| Task instructions |
Transcribe the part of the birth story below that begins with "I ripped out" and continues through "ready to push!!".

Around the time I am 7 cm and am in transition the contractions get horrible. It seemed they suddenly went from bad to excruciating. I need my mom and/or husband there with me during contractions now, while before I mostly wanted to be left alone. They are helping me breathe through them and I am starting to yell through some. Someone brings up IV meds and I agree to some Stadol, even though I was afraid of how it would go. The Stadol does very little, if I hadn't known it was injected into the IV I don't think I would have known that they gave me anything. I think it stopped me from yelling out a few times during 2 contractions. Shortly after the Stadol, I start feeling like I have to poop during contractions. They check me and I think I was 7-8 still. I have no idea how much times passes but they are bringing lots of stuff and some guy comes into get my blood. Poor guy haha I can't sit still and I'm like hurry hurry hurry. Plus he probably got quite the eyeful lmao It was at this time that my gown was barely hanging onto me and I didn't care. They had put an internal monitor in for contractions and I hated that thing. I yelled during every contraction that I wanted it out and finally they did take it out. At some point they check me and I am 8-9 cm.

I ripped out my IV twice on accident from moving during contractions. It was awful to stay still while they did the IV again and again. I don't know how you ladies stay still for an epidural. I was way into transition at this point though. It would have been much easier earlier into labor. I also started shaking uncontrollably at this point. Around this time I start yelling that I need to push and I want to push now. The nurse checks me and moves a last little bit of cervix out of the way and I am ready to push!!

[Stored items from a collection]
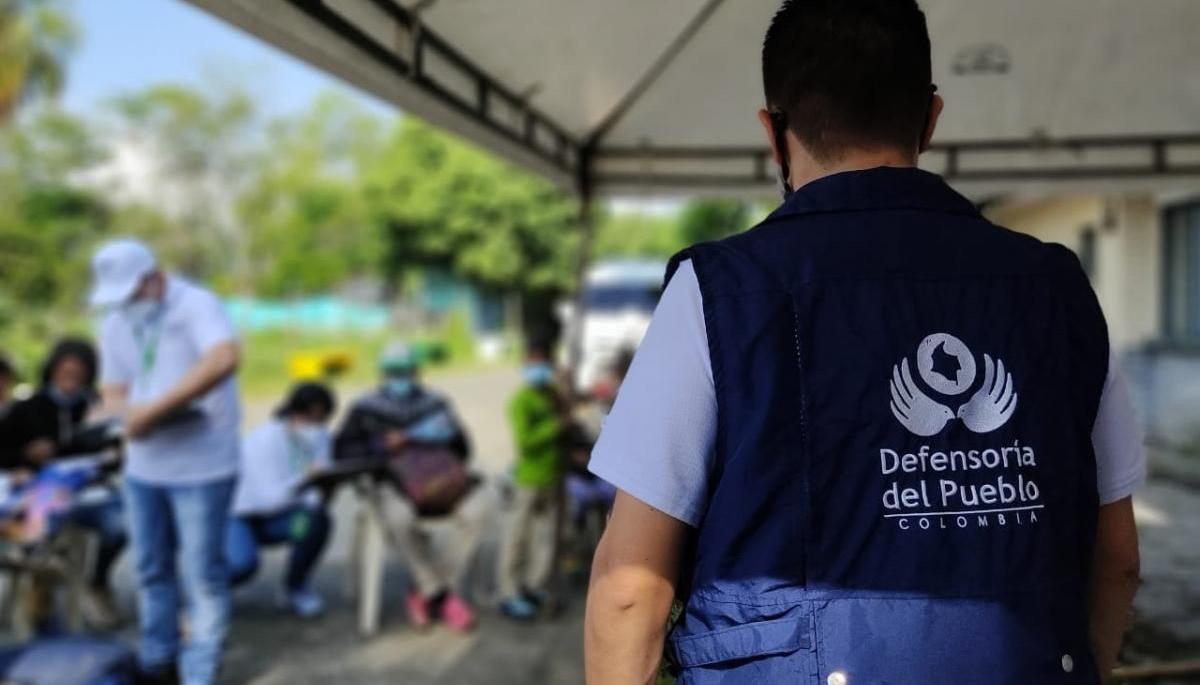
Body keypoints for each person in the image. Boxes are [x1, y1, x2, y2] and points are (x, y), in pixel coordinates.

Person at [584, 2, 1145, 684]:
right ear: (931, 118)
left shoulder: (719, 291)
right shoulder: (1060, 288)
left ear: (773, 131)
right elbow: (1118, 558)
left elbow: (628, 587)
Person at [92, 239, 241, 685]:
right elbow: (115, 389)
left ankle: (200, 670)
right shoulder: (116, 322)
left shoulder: (197, 305)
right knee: (151, 569)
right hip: (144, 469)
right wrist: (124, 417)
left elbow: (224, 358)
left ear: (154, 279)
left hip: (203, 466)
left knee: (201, 576)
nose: (125, 306)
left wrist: (156, 409)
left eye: (131, 294)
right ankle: (158, 663)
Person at [334, 342, 487, 632]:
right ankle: (441, 595)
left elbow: (463, 449)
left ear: (417, 371)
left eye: (405, 372)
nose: (400, 378)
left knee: (479, 511)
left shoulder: (436, 404)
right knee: (398, 519)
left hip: (440, 485)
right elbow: (343, 451)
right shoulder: (365, 408)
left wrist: (439, 436)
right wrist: (381, 445)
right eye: (393, 372)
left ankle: (425, 591)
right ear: (382, 374)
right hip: (392, 486)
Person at [0, 338, 128, 629]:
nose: (70, 379)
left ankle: (97, 582)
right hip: (41, 491)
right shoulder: (27, 408)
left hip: (89, 491)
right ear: (52, 370)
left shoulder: (96, 406)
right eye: (64, 371)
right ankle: (39, 580)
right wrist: (26, 456)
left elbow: (117, 456)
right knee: (38, 524)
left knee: (122, 523)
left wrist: (105, 457)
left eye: (78, 373)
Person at [225, 383, 336, 618]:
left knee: (315, 522)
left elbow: (316, 491)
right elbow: (268, 499)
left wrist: (322, 485)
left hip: (280, 519)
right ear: (294, 412)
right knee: (242, 565)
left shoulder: (321, 437)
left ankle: (295, 587)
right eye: (310, 418)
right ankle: (204, 594)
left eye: (321, 419)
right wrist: (305, 481)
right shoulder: (265, 440)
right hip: (240, 516)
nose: (315, 426)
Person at [497, 341, 567, 621]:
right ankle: (508, 592)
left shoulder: (552, 395)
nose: (538, 370)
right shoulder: (520, 401)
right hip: (528, 479)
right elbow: (525, 441)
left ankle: (535, 586)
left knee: (546, 539)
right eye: (533, 364)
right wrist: (556, 425)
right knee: (517, 539)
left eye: (543, 364)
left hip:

| Solution for this task |
I ripped out my IV twice on accident from moving during contractions. It was awful to stay still while they did the IV again and again. I don't know how you ladies stay still for an epidural. I was way into transition at this point though. It would have been much easier earlier into labor. I also started shaking uncontrollably at this point. Around this time I start yelling that I need to push and I want to push now. The nurse checks me and moves a last little bit of cervix out of the way and I am ready to push!!